Well you have to write the individual reduction half equations.....

Explanation:

Permanganate ion is reduced to a lower oxidation state manganese ion, and the deep red colour of permanganate dissipates to give a green colour in the case of manganate ion, a brown solid in the the case of the neutral oxide, or colourless in the case of $M {n}^{2 +}$

$1.$ $M n \left(+ V I I\right) \rightarrow M n \left(+ I V\right) :$

${\underbrace{M n {O}_{4}^{-}}}_{\text{deep red}} + 3 {e}^{-} + 4 {H}^{+} \rightarrow M n {O}_{2} + 2 {H}_{2} O$

This normally occurs in basic conditions so we add $4 \times H {O}^{-}$ to each side.....

$M n {O}_{4}^{-} + 3 {e}^{-} + 2 {H}_{2} O \rightarrow {\underbrace{M n {O}_{2} \left(s\right)}}_{\text{brown black solid}} + 4 H {O}^{-}$

$2.$ $M n \left(+ V I I\right) \rightarrow M n \left(+ I I\right) :$

$M n {O}_{4}^{-} + 5 {e}^{-} + 8 {H}^{+} \rightarrow {\underbrace{M {n}^{2 +}}}_{\text{almost colourless}} + 4 {H}_{2} O$

$3.$ $M n \left(+ V I I\right) \rightarrow M n \left(+ I I I\right) :$

$M n {O}_{4}^{-} + 4 {e}^{-} + 5 {H}^{+} \rightarrow M n {\left(O H\right)}_{3} + {H}_{2} O$

And again we add $5 \times H {O}^{-}$ to each side because basic conditions are required.....

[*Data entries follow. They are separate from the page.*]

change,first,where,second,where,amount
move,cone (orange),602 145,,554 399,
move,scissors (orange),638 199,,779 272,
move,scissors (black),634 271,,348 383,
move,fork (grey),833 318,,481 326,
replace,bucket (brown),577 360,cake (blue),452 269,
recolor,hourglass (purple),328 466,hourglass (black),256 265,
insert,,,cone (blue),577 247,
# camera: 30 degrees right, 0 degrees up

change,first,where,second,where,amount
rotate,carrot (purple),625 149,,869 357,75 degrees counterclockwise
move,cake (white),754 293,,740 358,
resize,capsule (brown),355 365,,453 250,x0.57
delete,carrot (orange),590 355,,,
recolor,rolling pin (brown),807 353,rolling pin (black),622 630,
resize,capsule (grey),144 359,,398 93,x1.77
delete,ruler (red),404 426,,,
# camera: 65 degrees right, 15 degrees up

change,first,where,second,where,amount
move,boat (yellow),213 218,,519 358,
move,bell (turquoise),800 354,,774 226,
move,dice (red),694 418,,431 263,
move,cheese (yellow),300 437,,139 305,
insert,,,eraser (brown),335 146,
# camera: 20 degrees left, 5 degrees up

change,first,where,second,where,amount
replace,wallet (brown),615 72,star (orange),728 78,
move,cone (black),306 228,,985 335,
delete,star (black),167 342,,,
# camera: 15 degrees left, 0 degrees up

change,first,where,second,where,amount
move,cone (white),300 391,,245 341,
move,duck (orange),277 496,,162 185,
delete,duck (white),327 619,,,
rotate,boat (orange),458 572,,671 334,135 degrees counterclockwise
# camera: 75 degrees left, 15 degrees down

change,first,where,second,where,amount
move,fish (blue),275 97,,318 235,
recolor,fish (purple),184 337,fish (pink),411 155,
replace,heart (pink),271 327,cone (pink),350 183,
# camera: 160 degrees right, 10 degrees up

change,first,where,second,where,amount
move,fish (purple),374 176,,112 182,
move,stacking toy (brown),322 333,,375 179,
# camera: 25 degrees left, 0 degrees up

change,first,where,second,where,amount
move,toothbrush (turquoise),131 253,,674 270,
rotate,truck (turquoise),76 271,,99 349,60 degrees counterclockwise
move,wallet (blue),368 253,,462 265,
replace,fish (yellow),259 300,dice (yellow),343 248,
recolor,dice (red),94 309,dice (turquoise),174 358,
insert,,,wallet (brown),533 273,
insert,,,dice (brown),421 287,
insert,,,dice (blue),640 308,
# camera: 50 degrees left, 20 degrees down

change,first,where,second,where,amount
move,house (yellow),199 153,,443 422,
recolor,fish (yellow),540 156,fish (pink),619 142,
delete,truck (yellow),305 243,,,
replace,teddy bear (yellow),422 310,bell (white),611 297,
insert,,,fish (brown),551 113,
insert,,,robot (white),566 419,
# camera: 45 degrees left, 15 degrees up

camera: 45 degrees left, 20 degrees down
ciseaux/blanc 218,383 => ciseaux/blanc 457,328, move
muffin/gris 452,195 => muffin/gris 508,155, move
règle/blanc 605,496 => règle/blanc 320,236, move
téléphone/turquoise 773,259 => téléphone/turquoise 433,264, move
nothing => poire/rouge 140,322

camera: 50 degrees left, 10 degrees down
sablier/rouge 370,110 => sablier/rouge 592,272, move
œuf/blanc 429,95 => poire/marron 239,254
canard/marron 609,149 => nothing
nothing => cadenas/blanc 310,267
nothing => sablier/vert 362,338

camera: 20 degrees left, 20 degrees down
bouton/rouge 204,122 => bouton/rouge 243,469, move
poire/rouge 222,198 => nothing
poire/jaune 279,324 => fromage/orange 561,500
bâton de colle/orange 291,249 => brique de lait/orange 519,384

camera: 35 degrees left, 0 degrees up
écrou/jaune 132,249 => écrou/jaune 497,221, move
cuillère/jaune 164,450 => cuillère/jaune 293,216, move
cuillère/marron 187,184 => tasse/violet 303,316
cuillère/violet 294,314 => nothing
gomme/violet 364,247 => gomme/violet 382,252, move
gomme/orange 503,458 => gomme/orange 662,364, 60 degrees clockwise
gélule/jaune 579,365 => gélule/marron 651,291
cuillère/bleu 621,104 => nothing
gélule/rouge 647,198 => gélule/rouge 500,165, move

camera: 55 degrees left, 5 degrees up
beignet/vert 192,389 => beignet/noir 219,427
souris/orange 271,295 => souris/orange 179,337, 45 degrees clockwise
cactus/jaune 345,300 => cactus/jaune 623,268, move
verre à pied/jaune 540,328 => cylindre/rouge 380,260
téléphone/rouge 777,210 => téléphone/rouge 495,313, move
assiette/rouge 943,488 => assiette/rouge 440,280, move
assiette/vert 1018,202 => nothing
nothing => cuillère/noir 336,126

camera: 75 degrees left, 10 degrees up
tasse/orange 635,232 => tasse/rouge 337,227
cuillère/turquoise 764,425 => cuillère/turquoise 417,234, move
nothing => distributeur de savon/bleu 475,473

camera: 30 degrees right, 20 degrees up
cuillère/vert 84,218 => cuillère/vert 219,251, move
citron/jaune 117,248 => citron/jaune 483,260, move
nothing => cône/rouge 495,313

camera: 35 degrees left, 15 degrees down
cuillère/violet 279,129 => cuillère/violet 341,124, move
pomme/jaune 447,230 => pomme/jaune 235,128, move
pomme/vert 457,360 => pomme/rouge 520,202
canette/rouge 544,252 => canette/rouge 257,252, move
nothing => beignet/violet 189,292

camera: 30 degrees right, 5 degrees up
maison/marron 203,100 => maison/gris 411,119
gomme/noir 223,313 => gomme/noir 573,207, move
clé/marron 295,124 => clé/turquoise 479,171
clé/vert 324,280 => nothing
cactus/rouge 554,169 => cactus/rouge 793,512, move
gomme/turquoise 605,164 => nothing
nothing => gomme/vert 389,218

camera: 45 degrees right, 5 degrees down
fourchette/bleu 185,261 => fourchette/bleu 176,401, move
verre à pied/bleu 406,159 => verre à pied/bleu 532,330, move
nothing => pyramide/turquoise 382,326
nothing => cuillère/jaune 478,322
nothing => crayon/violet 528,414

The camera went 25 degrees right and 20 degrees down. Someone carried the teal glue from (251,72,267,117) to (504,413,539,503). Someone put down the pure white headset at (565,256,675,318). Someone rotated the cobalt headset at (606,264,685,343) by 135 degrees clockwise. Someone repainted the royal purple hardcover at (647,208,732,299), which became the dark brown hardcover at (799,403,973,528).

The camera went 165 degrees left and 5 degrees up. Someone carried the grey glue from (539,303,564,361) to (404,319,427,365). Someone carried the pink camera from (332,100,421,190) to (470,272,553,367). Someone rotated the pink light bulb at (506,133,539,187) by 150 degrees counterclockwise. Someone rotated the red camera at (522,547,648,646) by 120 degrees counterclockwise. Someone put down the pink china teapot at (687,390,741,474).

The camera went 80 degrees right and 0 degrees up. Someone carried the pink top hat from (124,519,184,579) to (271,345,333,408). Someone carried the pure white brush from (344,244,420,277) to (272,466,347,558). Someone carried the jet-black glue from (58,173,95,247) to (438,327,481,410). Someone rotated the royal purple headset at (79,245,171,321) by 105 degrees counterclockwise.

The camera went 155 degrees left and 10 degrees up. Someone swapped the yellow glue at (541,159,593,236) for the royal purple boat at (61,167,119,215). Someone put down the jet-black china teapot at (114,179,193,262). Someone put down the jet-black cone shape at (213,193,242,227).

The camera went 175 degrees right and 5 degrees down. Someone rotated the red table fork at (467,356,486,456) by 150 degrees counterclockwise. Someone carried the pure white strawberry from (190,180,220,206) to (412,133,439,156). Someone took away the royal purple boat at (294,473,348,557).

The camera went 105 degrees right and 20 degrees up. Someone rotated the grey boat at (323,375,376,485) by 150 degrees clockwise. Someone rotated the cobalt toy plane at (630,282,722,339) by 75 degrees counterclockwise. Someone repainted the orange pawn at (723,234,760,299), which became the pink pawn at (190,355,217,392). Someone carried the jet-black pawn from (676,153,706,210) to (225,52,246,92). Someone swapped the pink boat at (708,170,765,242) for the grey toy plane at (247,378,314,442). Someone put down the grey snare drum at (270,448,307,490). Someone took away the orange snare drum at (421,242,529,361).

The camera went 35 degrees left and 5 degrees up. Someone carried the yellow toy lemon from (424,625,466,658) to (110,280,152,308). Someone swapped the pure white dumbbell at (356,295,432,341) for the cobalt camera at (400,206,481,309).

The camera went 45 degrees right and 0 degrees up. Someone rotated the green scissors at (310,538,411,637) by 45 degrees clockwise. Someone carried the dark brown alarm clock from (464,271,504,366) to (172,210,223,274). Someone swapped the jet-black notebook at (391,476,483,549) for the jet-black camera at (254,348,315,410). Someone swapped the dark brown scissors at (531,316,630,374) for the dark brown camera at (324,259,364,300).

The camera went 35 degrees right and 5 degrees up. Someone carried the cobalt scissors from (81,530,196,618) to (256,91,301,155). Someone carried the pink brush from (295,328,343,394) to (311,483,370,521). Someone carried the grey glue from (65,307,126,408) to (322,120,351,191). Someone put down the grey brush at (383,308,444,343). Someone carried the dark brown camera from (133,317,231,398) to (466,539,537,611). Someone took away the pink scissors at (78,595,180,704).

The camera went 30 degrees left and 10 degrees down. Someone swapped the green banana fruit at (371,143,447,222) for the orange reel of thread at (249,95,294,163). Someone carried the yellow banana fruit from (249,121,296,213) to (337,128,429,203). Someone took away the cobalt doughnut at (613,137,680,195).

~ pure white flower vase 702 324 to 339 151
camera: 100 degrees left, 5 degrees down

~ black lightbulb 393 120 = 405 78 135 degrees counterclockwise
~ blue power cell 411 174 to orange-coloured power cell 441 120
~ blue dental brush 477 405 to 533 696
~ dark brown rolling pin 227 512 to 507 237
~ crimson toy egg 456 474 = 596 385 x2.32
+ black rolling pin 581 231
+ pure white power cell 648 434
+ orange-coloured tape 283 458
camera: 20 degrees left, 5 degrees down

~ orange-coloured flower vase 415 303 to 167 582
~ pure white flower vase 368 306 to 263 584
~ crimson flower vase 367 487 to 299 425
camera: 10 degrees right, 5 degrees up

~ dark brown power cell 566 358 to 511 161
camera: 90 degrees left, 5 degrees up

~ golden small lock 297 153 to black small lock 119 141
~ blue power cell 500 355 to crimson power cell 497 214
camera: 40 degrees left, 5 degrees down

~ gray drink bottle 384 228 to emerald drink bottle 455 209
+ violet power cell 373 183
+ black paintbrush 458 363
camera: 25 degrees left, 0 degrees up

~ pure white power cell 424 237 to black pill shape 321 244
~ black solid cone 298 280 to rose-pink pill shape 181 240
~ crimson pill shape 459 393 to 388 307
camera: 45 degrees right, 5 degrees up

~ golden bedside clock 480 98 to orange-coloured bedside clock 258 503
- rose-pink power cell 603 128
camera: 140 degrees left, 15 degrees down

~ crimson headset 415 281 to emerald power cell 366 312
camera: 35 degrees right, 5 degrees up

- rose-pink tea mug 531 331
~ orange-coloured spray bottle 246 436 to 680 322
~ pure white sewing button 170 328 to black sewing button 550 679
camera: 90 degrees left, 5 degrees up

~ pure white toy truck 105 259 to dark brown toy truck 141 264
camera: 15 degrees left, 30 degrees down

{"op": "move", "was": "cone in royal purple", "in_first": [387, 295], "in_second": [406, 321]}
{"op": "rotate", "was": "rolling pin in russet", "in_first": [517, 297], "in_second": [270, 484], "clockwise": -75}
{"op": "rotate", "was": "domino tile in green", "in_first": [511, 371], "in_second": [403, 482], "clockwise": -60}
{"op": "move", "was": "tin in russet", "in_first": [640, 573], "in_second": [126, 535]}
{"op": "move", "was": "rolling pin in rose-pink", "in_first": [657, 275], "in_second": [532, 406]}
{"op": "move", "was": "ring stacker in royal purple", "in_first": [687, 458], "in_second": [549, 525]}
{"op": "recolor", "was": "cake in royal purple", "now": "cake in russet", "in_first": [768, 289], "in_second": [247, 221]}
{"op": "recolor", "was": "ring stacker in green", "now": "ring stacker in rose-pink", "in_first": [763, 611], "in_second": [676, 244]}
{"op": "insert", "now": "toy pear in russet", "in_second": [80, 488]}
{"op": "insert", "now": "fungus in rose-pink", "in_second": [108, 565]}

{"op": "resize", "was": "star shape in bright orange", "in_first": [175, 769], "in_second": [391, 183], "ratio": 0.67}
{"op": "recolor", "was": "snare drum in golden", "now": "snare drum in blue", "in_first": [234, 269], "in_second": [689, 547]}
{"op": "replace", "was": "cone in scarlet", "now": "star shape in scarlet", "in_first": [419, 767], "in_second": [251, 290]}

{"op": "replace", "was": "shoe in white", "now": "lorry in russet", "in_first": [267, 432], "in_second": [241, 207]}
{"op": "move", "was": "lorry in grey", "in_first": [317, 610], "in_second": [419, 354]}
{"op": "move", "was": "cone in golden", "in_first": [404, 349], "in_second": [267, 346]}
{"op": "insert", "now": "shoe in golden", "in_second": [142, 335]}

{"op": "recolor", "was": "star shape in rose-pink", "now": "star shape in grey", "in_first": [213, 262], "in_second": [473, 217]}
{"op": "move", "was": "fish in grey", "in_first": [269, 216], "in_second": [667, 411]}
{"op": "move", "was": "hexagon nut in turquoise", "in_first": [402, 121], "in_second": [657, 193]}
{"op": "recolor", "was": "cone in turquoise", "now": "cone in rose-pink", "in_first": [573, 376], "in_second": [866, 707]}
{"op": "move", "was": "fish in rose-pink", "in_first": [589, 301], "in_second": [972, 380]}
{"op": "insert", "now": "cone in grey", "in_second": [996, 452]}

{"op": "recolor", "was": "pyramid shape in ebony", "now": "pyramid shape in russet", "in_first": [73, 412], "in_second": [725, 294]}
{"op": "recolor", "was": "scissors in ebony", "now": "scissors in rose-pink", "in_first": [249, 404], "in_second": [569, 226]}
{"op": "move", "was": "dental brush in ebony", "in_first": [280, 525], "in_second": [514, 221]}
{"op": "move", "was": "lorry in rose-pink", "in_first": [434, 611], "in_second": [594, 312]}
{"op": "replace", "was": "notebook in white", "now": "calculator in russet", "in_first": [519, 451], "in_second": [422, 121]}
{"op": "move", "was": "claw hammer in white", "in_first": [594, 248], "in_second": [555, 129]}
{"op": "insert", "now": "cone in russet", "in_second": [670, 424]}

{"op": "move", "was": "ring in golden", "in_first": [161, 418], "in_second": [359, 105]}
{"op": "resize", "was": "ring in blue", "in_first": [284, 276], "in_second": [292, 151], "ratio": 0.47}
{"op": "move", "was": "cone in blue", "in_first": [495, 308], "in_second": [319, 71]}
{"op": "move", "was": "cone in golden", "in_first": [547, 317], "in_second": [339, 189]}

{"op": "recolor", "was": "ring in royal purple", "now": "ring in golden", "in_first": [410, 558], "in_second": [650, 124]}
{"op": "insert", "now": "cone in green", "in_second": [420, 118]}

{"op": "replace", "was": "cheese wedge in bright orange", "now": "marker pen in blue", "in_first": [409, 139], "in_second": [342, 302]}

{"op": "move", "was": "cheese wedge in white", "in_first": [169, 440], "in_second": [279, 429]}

$M n {O}_{4}^{-} + 4 {e}^{-} + 4 {H}_{2} O \rightarrow M n {\left(O H\right)}_{3} \left(s\right) \downarrow + 5 H {O}^{-}$

$4.$ $M n \left(+ V I I\right) \rightarrow M n \left(+ V I\right) :$

${\underbrace{M n {O}_{4}^{-}}}_{\text{purple" +e^(-)rarr underbrace(MnO_4^(2-))_"green}}$

Are charge and mass balanced in each scenario? All care taken, but no responsibility admitted.